ISLAMABAD: The Interna-tional Monetary Fund (IMF) has relaxed the condition of the integrated enforcement of value-added tax (VAT) on goods and services in the federal and all four provinces from July 1, 2010, Adviser to the Sindh Chief Minister Dr Kaiser Bengali confirmed here on Thursday.
From July 1, 2010 onwards Sindh would implement its own draft VAT legislation under which Sindh province would not only levy VAT on services but also collect VAT through its own tax collection machinery, he added. However, VAT on goods would remain the exclusive right of the federal government and its collection from Sindh would be done by the Federal Board of Revenue (FBR), he explained.
From July 1, 2010 the FBR would enforce VAT on goods as well as services covering federal government and other three provinces Punjab, Khyber Pakhtunkhwa and Balochistan and its collection would also be performed by the FBR authorities, he added. The VAT Act was drafted keeping in view the British model, which is based on Unitary State and Pakistan being a federation, this model was not fit for it. To bridge this legal gap, there was a need to adopt a VAT model suitable in countries, which are federation and having federating units like India, Canada and Brazil, Dr Bengali explained.
From July 1, 2010 Pakistan may adopt Canadian VAT model, which allows the federal government and provinces to enforce and collect VAT individually and not collectively by one federal authority.
Its worth mentioning here that earlier the government of Pakistan had committed with the IMF that integrated VAT regime would be enforced on goods and services with its collection through FBR. However, with the finalisation of the 7th National Finance Commission (NFC) Award, the federal government accepted the right of provinces of taxing services by the provinces.

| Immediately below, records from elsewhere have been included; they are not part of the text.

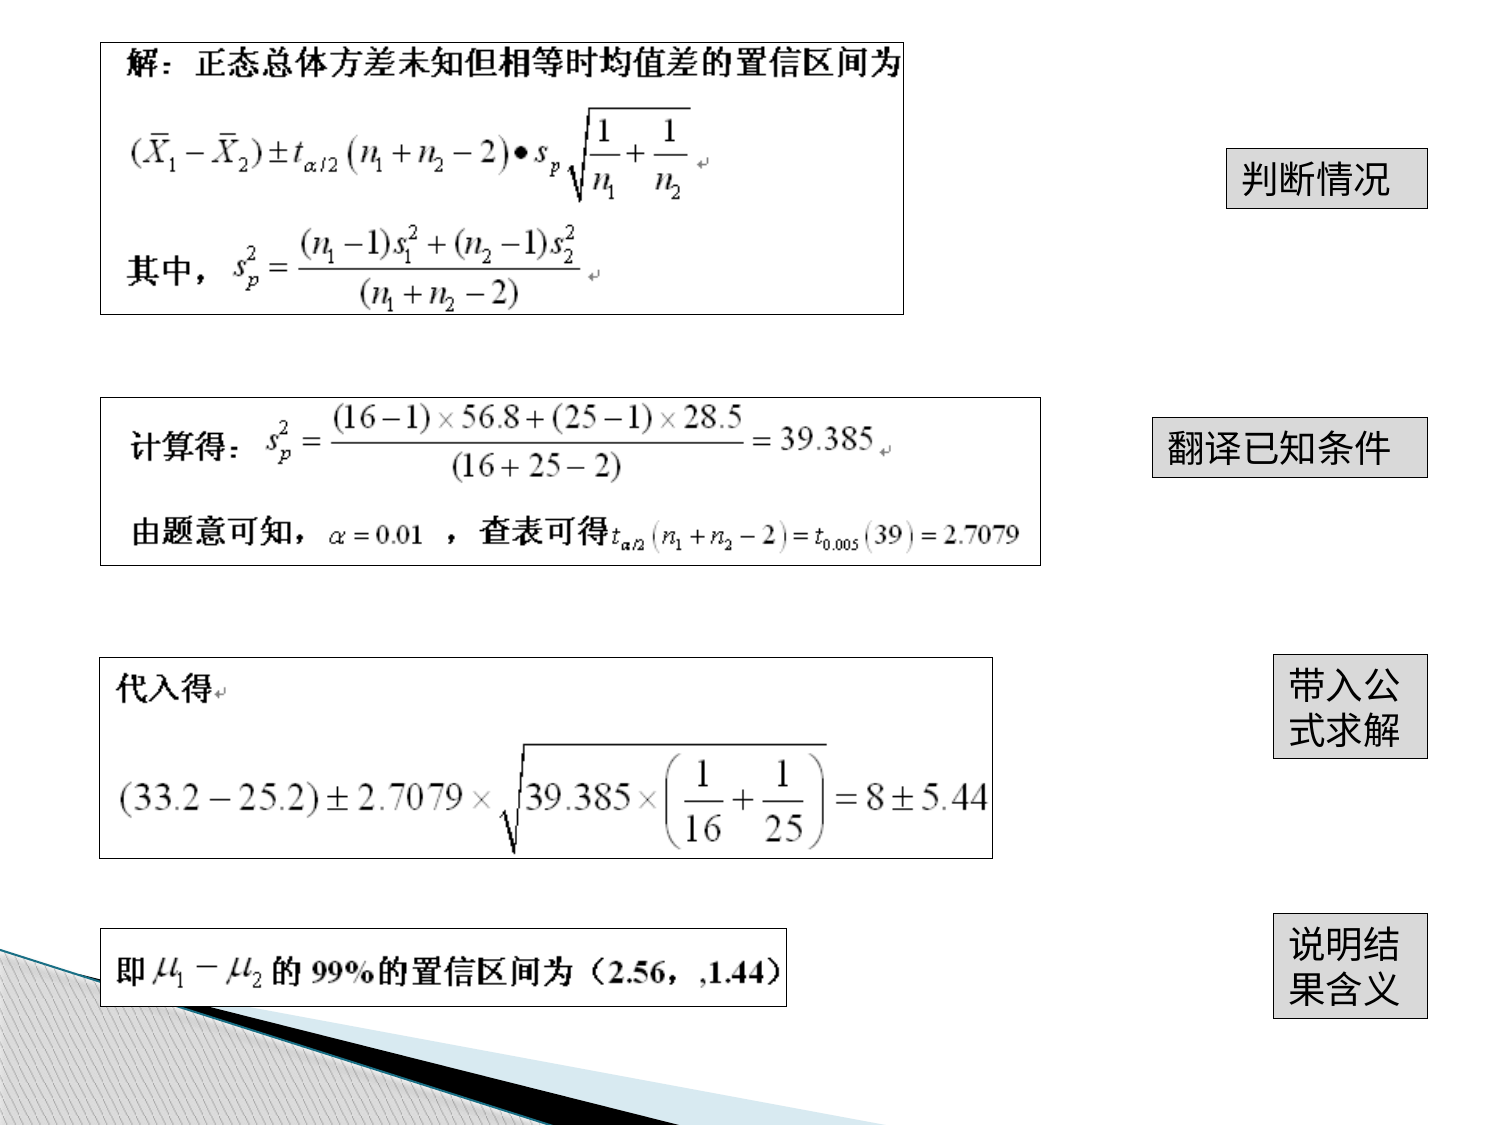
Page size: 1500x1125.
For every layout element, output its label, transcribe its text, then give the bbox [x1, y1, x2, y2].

text_box 翻译已知条件 [1152, 417, 1428, 478]
text_box 带入公式求解 [1273, 654, 1428, 759]
picture [100, 928, 787, 1007]
picture [99, 656, 993, 859]
picture [100, 42, 904, 315]
text_box 判断情况 [1226, 148, 1428, 209]
text_box 说明结果含义 [1273, 913, 1428, 1019]
picture [99, 396, 1042, 567]
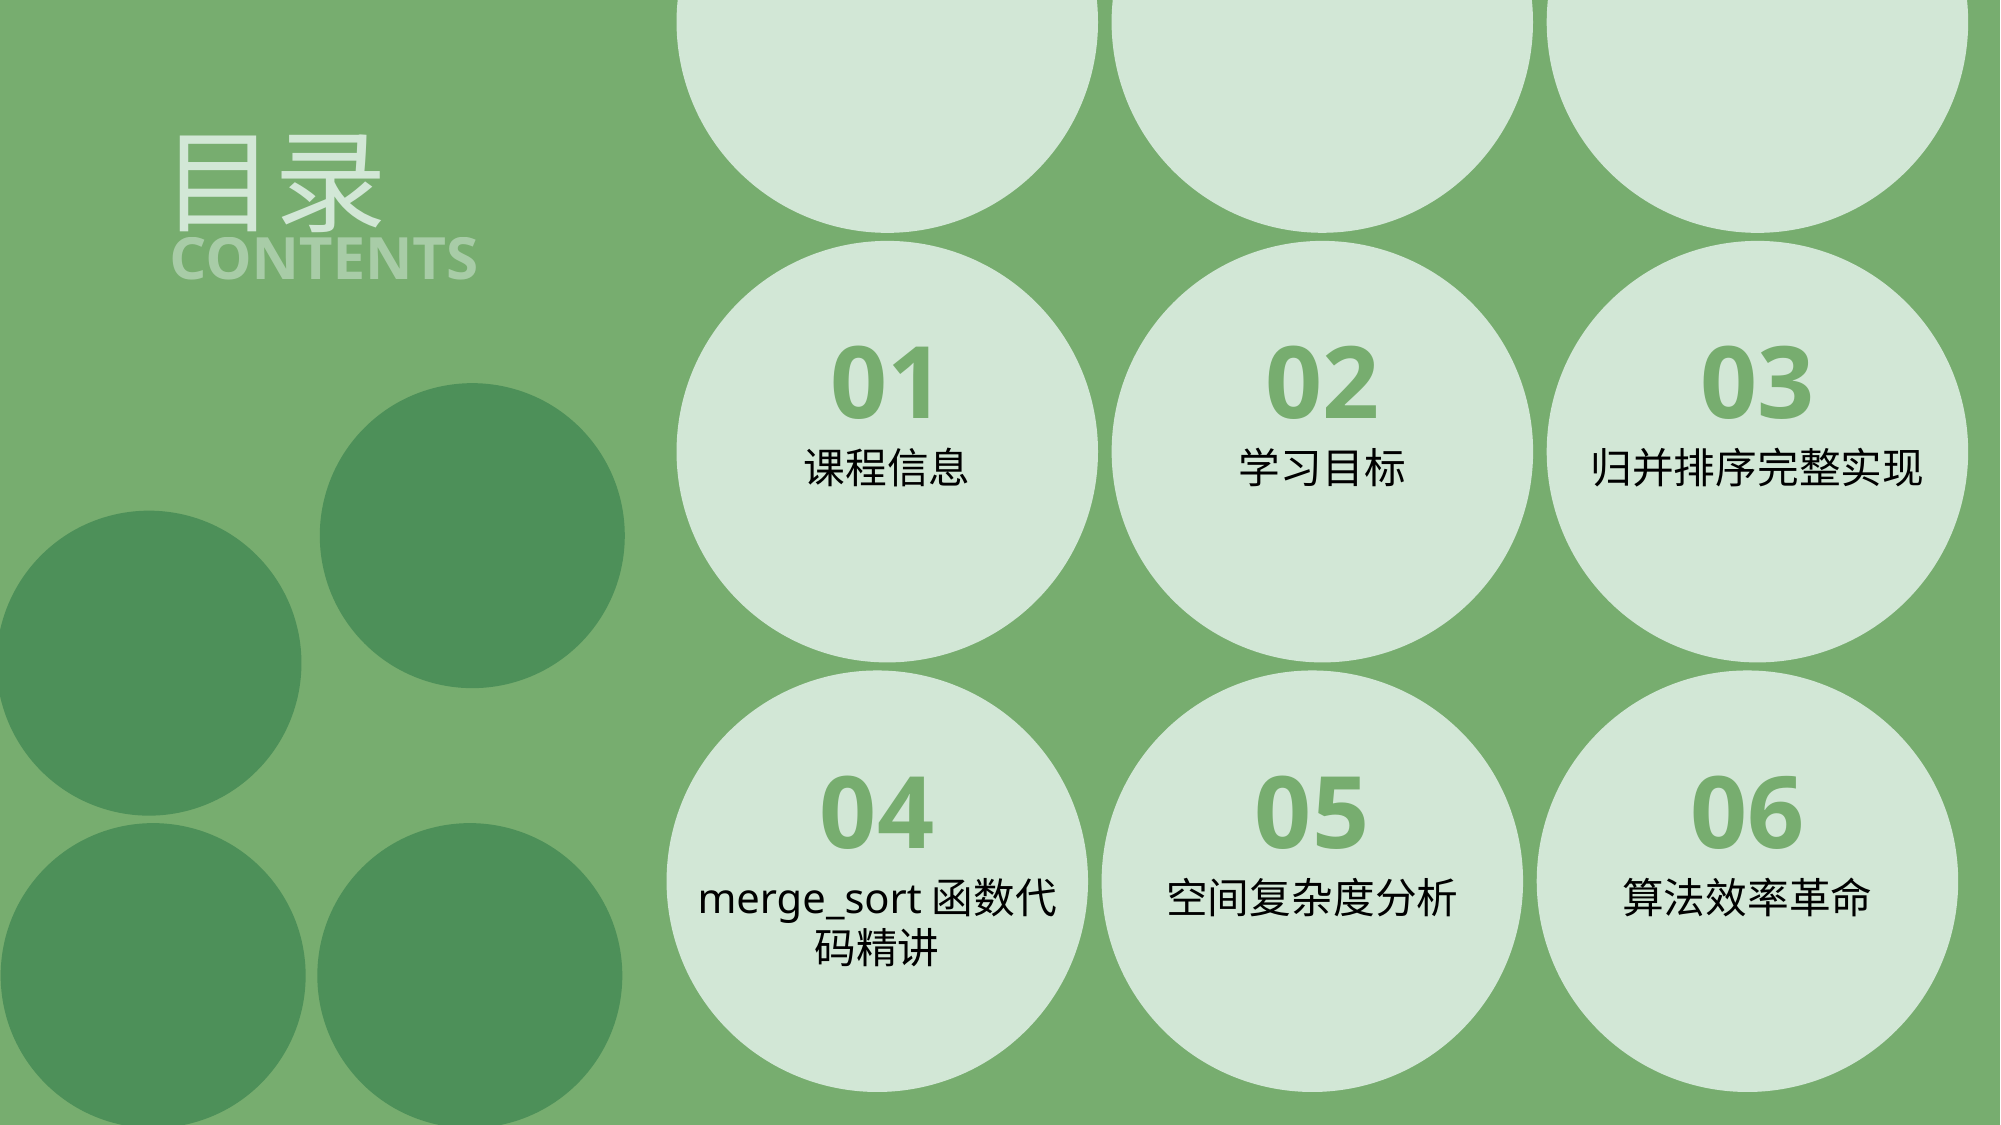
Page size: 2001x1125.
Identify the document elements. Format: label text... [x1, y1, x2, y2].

text_box 空间复杂度分析 [1112, 887, 1512, 1010]
text_box [1111, 0, 1533, 233]
text_box 06 [1547, 748, 1947, 887]
text_box [1111, 240, 1534, 663]
text_box 03 [1557, 318, 1957, 457]
text_box [319, 383, 625, 689]
text_box merge_sort函数代码精讲 [677, 887, 1077, 1010]
text_box [1546, 240, 1969, 663]
text_box [0, 510, 302, 816]
text_box [666, 670, 1088, 1092]
text_box [0, 823, 306, 1125]
text_box 归并排序完整实现 [1557, 457, 1957, 581]
text_box [676, 0, 1098, 233]
text_box 04 [677, 748, 1077, 887]
text_box [1546, 0, 1969, 233]
text_box [1101, 670, 1524, 1092]
text_box [317, 823, 623, 1125]
text_box 02 [1122, 318, 1522, 457]
text_box 课程信息 [687, 457, 1087, 581]
text_box 学习目标 [1122, 457, 1522, 581]
text_box CONTENTS [154, 213, 1855, 299]
text_box [1536, 670, 1959, 1092]
text_box 算法效率革命 [1547, 887, 1947, 1010]
text_box 01 [687, 318, 1087, 457]
text_box [676, 240, 1098, 663]
text_box 目录 [154, 102, 676, 213]
text_box 05 [1112, 748, 1512, 887]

With the formal signing of 7th NFC Award, the province of Sindh was contesting for its right and demanding the federal government to allow the province of Sindh to enforce and collect VAT on services through its own tax collection machinery.
Although the federal authorities have tried their level best to convince the Sindh government to agree on enforcement of integrated VAT on goods and services through FBR, however, the strict stance of the Sindh government has compelled not only the federal government but also the IMF authorities to accept the demand of the province of Sindh.
FBR authorities strongly feel that only integrated VAT on goods and services is the best option, otherwise VAT could not be implemented.
FBR has prepared three scenarios for enforcement of VAT - National VAT, National and Provincial VAT and National VAT minus Sindh.
National VAT regime would be more suitable for the entire country as it would have single registration number for the business selling goods and services, there would be uniform tax scope, no origin or destination dispute, federal and provincial VAT to be mutually adjustable, no multiple taxation, single tax management to be done by FBR, low collection cost and whole of Pakistan would be considered as a single market.
National and Provincial VAT regime would have different features like multiple registrations at federal and provincial levels, there would be divergent tax scope, there are chances of inter-provincial disputes on origin and destination, no adjustment among federal and provincial VATs, there would be multiple tax burden on taxpayers, multiple tax management would be required at federal and provincial level and this would result in high collection cost as the country would be divided into multiple markets.
National VAT minus Sindh regime would have totally different features like dual registration, divergent tax scope, there would be disputes on origin and destination between Karachi and Islamabad and no adjustment with Sindh VAT, there would be double tax burden, high collection cost and duel market to exist in Pakistan, FBR analysis said.